*読解文*
::::::::

木目の美が引き立つ小野寺さんの「栗造拭漆色紙箱」

小野寺穣さん

 八角形をした2段重ねの箱。ふたに格子柄の寄せ木造りを施した。図録を見ると、全体にすっきりして上品な印象だ。2009年の日本伝統工芸展に出品した「黄檗(きはだ)寄木造拭漆八稜箱」。2倍の競争率を突破して初入選を果たした。

 「底板の位置を工夫するなど見えない部分に気を使い、図面の段階から試行錯誤しました。3度目の挑戦で審査員に認められたのがうれしかった。お客さんに買ってもらったので、現物をお見せできないのは残念ですが」と顔をほころばす。

 木材を差し合わせて箱などを制作する指物師への道は偶然の出会いから開けた。宮城野高美術科の第1期生。クラフトコースで木工を学んだが、将来どんな職業につきたいかは定まっていなかった。卒業間際、仙台市内の百貨店で木工芸家渡辺栄さん(河北工芸展顧問)が開いていた個展を見学した。

 たまたま同じ泉区南光台に家があった。「教えてください」と頼み込み、第1号の弟子として通うようになった。
 「道具の手入れが大切」と言われ、初めは刃物とぎを教わった。続いて陶磁器などを入れるきり箱を何種類も試作した。

 漆を塗る工程にも挑戦し、かぶれて体中が腫れ、1カ月ほど仕事ができなかったことも。「つらかったけれど、漆を塗ると、かんなの掛け方や磨き方の課題が見えてくる。懸命に習得しました」

 渡辺さんの妻が茶道を教えている関係もあり、茶会参加者に記念品として渡すお盆作りの仕事などが回ってきた。腕前を試そうと公募展にも挑み、河北工芸展には2001年から9回連続入選。昨年春に独立を果たした。

 住宅街にある自宅の部屋が作業場。「箱や文机、小たんすなどを幅広く受注して制作したい。木目の美しさを引き出したり、乾燥によって狂いが生じないように気を配ったり。勉強することは、まだまだあります」。仙台では数少なくなった貴重な指物師。将来の飛躍を期待したい。(生活文化部・喜田浩一)

<おのでら・ゆたか>1979年仙台市生まれ。宮城野高卒。2008年の東日本伝統工芸展で入選。泉区在住。

::::::::

*提供データ*
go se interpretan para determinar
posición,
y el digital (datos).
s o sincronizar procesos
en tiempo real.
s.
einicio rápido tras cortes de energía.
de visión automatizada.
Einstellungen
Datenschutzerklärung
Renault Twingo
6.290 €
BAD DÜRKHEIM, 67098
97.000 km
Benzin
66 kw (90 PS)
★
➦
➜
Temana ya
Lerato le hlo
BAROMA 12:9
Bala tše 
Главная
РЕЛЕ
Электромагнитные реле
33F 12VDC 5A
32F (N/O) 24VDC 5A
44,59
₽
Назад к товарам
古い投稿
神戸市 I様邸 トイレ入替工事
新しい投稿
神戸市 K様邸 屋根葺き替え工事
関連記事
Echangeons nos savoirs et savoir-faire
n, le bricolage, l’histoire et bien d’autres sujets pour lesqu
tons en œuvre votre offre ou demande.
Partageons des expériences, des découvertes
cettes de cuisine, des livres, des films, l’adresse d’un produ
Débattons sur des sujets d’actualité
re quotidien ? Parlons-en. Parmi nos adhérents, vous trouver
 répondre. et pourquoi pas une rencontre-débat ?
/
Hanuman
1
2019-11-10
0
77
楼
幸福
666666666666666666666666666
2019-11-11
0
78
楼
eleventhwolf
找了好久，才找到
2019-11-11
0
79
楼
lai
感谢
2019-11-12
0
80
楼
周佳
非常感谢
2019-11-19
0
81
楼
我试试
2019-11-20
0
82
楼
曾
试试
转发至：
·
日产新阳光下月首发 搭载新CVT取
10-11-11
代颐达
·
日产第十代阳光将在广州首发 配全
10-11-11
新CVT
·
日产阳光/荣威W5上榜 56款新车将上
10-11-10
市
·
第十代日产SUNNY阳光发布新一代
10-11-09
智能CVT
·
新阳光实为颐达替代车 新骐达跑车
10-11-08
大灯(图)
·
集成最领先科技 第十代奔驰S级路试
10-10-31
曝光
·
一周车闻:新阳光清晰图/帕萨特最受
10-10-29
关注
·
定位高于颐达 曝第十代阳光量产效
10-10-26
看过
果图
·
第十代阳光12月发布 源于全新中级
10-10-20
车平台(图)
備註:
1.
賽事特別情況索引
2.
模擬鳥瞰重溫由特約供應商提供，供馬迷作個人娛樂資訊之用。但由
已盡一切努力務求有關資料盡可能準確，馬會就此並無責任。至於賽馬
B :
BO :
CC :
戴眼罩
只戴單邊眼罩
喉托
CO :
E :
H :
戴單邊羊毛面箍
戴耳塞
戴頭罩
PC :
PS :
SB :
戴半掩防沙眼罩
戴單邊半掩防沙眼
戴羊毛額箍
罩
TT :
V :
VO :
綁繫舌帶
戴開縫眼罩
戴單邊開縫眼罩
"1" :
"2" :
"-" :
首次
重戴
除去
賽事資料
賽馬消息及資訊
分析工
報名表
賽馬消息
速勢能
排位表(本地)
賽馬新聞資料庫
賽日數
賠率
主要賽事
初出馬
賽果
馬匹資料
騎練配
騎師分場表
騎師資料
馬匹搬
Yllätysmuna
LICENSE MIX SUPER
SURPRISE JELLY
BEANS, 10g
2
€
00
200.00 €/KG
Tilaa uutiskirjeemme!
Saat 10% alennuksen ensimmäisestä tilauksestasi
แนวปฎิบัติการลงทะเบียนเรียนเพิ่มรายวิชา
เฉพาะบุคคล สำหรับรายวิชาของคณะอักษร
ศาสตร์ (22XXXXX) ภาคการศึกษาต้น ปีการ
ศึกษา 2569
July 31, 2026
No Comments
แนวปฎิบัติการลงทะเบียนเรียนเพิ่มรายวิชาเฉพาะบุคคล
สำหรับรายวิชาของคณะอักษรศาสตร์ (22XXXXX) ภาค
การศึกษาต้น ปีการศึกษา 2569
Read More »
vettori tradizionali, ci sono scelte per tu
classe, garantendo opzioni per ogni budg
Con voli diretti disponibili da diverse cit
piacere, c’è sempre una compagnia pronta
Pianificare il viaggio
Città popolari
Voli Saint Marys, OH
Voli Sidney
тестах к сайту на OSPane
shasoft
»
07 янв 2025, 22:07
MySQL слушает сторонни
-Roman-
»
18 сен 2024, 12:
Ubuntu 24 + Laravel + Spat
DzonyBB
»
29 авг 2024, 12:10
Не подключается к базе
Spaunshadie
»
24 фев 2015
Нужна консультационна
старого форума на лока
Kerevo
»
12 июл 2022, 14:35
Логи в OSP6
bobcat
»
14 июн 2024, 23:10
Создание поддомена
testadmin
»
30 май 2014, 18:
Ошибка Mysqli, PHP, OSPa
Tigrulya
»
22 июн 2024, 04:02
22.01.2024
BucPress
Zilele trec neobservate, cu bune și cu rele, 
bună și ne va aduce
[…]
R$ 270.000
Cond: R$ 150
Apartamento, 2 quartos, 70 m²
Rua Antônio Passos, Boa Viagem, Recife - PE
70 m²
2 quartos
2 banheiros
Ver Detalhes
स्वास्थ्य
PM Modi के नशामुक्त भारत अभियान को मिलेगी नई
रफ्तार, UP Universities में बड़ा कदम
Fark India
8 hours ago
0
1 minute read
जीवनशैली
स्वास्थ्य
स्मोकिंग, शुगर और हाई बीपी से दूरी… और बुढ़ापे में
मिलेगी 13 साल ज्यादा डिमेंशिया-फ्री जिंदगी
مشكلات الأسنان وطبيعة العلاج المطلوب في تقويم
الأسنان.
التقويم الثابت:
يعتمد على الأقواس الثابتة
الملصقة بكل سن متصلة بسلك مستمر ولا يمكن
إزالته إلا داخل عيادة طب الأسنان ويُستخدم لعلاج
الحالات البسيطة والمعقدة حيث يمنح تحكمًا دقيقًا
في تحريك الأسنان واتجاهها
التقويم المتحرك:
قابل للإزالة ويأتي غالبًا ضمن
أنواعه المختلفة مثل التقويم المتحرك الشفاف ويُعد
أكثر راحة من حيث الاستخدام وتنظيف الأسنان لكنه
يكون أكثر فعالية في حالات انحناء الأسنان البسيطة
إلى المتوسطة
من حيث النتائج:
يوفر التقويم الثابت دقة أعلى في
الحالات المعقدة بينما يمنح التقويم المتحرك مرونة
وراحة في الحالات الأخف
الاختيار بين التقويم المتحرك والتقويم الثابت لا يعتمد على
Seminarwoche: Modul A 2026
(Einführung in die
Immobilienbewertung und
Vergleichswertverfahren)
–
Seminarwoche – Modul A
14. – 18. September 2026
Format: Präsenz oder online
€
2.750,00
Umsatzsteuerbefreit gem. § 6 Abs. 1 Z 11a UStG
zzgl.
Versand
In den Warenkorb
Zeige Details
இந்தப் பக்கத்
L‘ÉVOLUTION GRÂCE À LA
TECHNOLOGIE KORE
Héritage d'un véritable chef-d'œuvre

::::::::

*課題の指示*
読解文では、小野寺さんは河北工芸展に何年から何回連続で入選したとされていますか。

*解答欄*
2001年から9回連続で入選しています。